A group of messianic Jews commonly called Jews for Jesus has filed a lawsuit against the city of Pontiac alleging that the city police department violated their right to free speech and freedom of religion by preventing them from handing out literature during an annual music festival. The Oakland Press reports:

The organization, officially known as Congregation Schema Yis-Rael of Bloomfield Township, filed its lawsuit in U.S. District Court in Detroit, charging Pontiac police used its authority to violate the group’s First Amendment rights.

The group charges its members were harassed while handing out information pamphlets and were threatened with arrest during the Labor Day weekend.

The plaintiffs filed the suit because they fear they again will be prohibited from passing out literature at the festival next year.

The suit was first filed in the U.S. District Court for the Eastern District of Michigan in September, after the group was allegedly threatened with arrest if they continued to hand out pamphlets at the annual Arts, Beats and Eats Festival.
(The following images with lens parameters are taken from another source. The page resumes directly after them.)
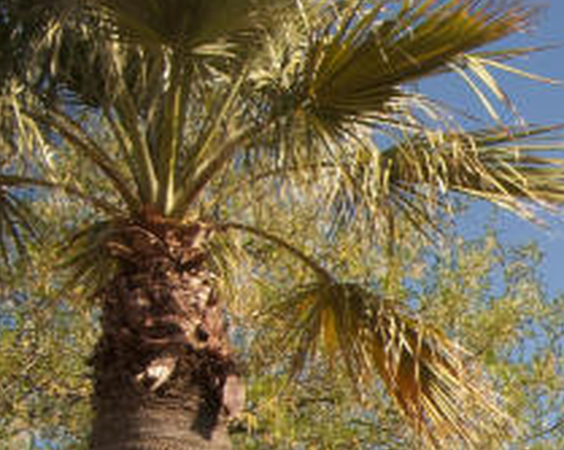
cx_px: 1160
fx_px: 2853
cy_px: 719
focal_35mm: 171
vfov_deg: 8.8
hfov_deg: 10.3
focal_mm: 22
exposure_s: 1/500
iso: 500
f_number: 11
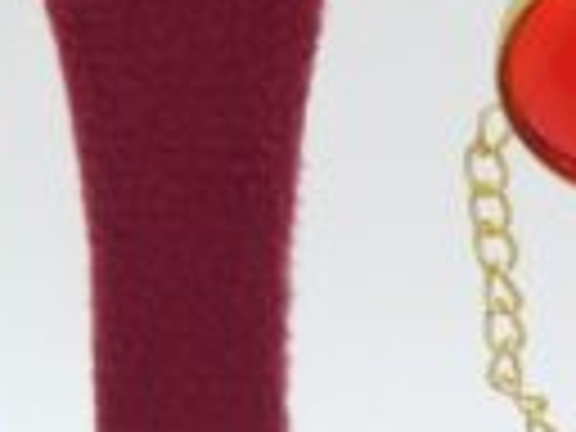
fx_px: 2646
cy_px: -58
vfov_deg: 9.2
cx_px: 135
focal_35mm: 159
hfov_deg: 12.4
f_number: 3.3
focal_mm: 6.1
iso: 220
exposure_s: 1/30
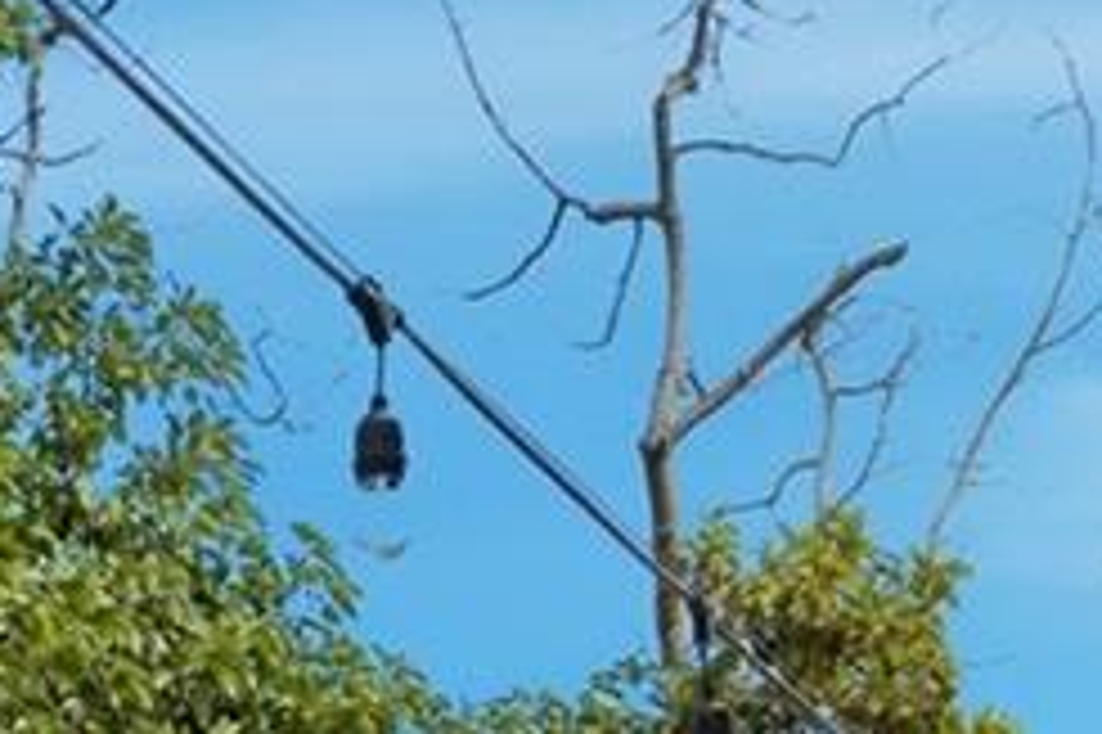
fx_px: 3395
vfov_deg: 10.1
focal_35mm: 111
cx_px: 117
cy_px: 1986
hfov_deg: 18.2
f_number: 8
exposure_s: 1/1000
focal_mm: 17
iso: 250
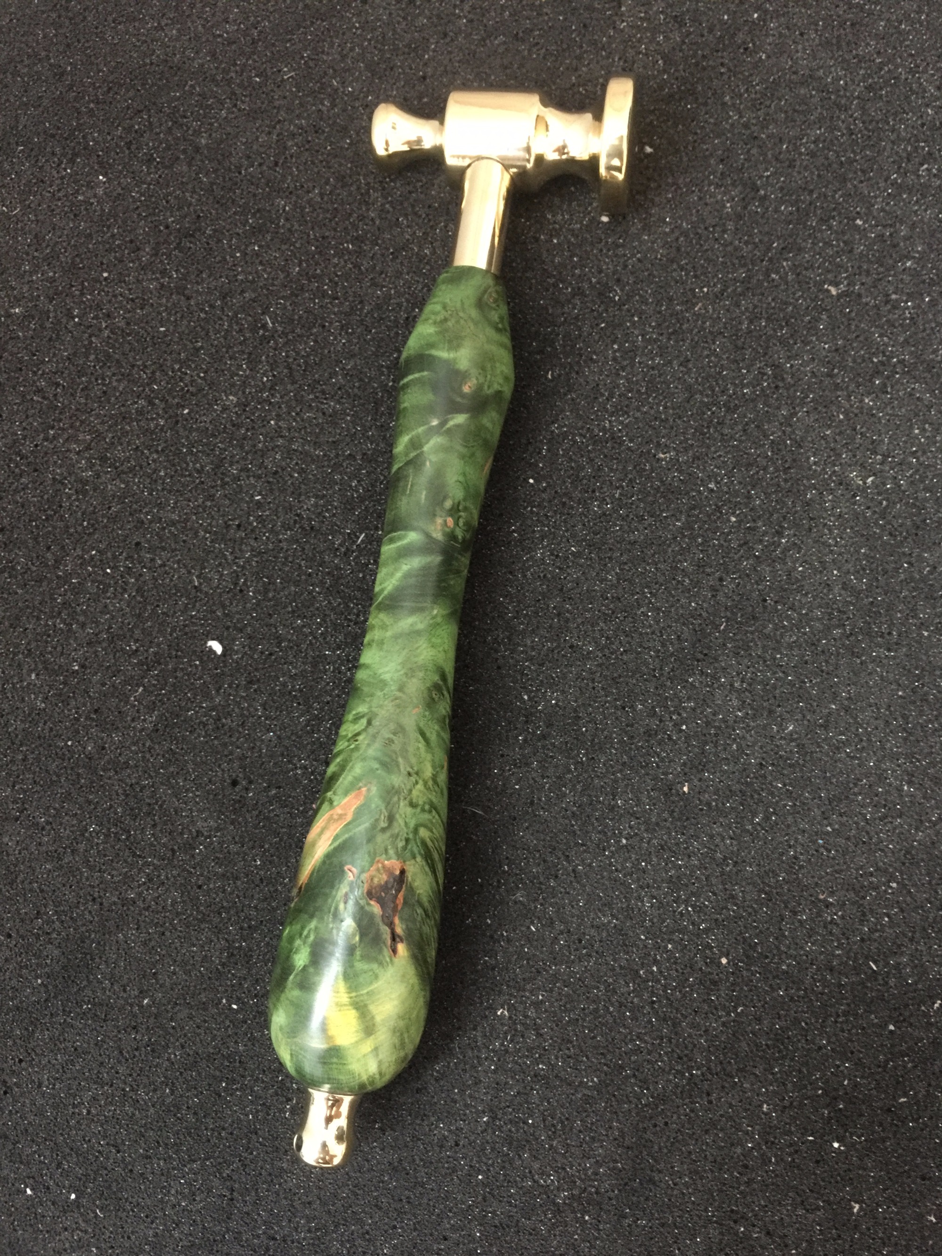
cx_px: 471
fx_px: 1052
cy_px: 628
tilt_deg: -80.3
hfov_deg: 48.2
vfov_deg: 61.7
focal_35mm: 29
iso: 160
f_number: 2.2
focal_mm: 4.15
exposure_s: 1/8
According to the complaint, the group handed out literature at the festival, both inside and outside the festival grounds, every year from 2004 to 2006 without problem or incident.

Beginning in 2007, the plaintiffs say, the Pontiac Police Department told them literature distribution was forbidden at the festival, even on public sidewalks near the entrances while people are walking to the entry gates. In 2008, they were told that they could only hand out literature if they paid for a booth at the festival as a non-profit sponsor, but after consulting with an attorney, the police relented and allowed them to continue to distribute fliers outside the entrance to the festival.
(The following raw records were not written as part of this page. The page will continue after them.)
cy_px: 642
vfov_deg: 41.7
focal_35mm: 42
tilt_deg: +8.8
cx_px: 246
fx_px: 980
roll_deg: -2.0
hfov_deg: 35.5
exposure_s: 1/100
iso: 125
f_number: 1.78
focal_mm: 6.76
This year, on the second day of the festival, the plaintiffs say that the Pontiac Chief of Police, Valard Gross, told them that they could not distribute literature near the entrance even on a public sidewalk, because “the sponsors of the Festival didn’t want it.” They were told they had to move at least a block away and that they couldn’t even talk to people near the entrance of the festival.

In the meantime, the complaint alleges, others were allowed to sell artwork near the entrance of the festival in the very area that the Jews for Jesus group had been ordered to vacate under threat of arrest.

A court conference has been set for Jan. 11, 2010 to lay out a schedule for the discovery phase and the trial.